Where the string "בקערה" occurs in a line of the entries below, copy that line.

(Dataset items)
+--

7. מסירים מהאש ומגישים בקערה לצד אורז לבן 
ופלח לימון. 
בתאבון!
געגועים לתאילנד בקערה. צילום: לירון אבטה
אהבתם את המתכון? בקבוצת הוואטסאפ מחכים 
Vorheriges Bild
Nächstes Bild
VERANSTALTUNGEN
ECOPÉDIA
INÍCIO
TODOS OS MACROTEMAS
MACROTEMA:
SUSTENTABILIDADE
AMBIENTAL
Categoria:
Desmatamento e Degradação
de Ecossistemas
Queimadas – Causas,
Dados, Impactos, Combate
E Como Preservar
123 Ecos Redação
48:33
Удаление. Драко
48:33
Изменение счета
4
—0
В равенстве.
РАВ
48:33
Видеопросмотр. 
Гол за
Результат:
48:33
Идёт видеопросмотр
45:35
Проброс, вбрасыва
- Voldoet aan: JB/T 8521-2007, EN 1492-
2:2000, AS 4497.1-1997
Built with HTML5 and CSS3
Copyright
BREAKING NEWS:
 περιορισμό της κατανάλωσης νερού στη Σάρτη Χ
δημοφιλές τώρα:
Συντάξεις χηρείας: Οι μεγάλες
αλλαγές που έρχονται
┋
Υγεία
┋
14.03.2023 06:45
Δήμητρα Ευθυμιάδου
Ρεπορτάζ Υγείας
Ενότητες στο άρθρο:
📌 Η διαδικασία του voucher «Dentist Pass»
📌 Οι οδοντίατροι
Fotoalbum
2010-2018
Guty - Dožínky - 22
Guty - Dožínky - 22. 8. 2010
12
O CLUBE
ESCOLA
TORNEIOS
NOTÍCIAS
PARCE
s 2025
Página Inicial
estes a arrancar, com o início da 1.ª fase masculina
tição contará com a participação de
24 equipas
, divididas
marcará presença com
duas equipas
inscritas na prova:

+--

(YOUR RESPONSE):
7. מסירים מהאש ומגישים בקערה לצד אורז לבן 
געגועים לתאילנד בקערה. צילום: לירון אבטה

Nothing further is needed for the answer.